● Exercise: The expected output is every line of the data exactly as shown, minus the images.

● Recorded information:

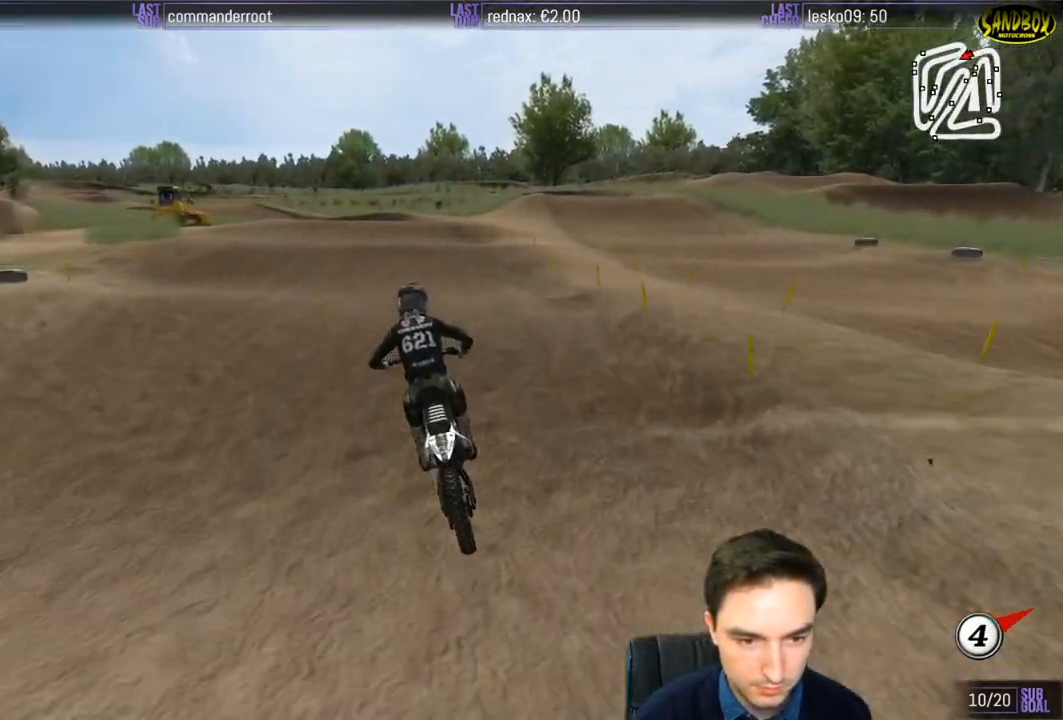
{"buttons": ["R2"], "left_stick": "center", "right_stick": "center", "events": [[150, "left_stick", "down"], [350, "left_stick", "center"]]}
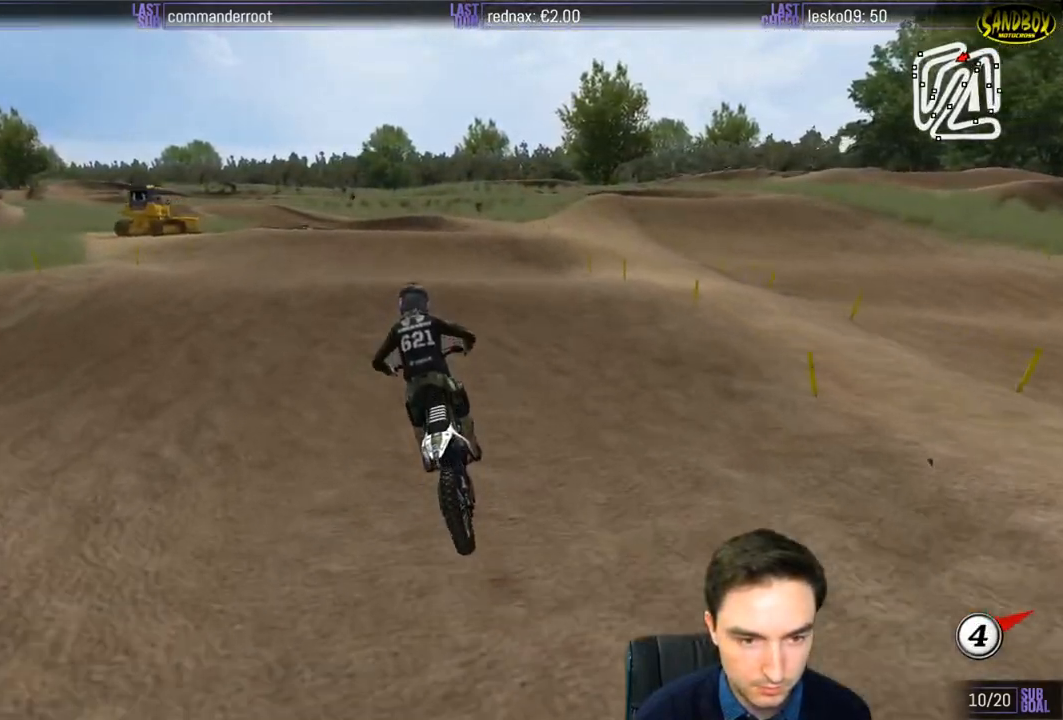
{"buttons": ["R2"], "left_stick": "down", "right_stick": "center", "events": [[383, "left_stick", "down"]]}
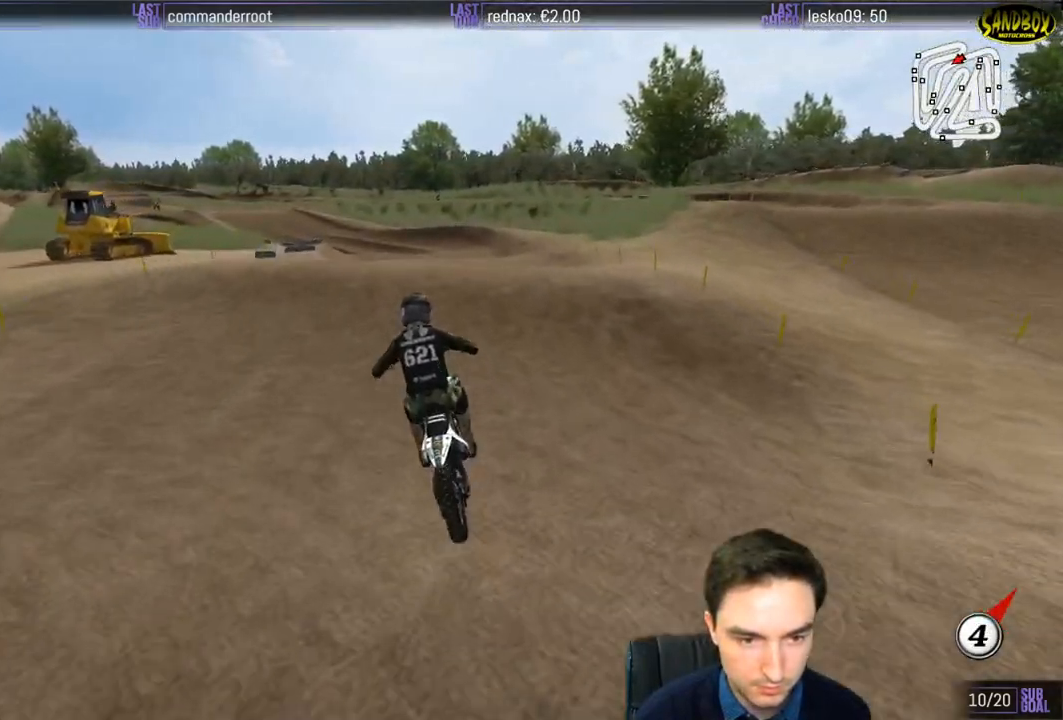
{"buttons": ["R2"], "left_stick": "down-left", "right_stick": "center", "events": [[83, "left_stick", "center"], [417, "left_stick", "down-left"]]}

● Response area:
{"buttons": ["R2"], "left_stick": "center", "right_stick": "center", "events": [[150, "left_stick", "down"], [350, "left_stick", "center"]]}
{"buttons": ["R2"], "left_stick": "down", "right_stick": "center", "events": [[383, "left_stick", "down"]]}
{"buttons": ["R2"], "left_stick": "down-left", "right_stick": "center", "events": [[83, "left_stick", "center"], [417, "left_stick", "down-left"]]}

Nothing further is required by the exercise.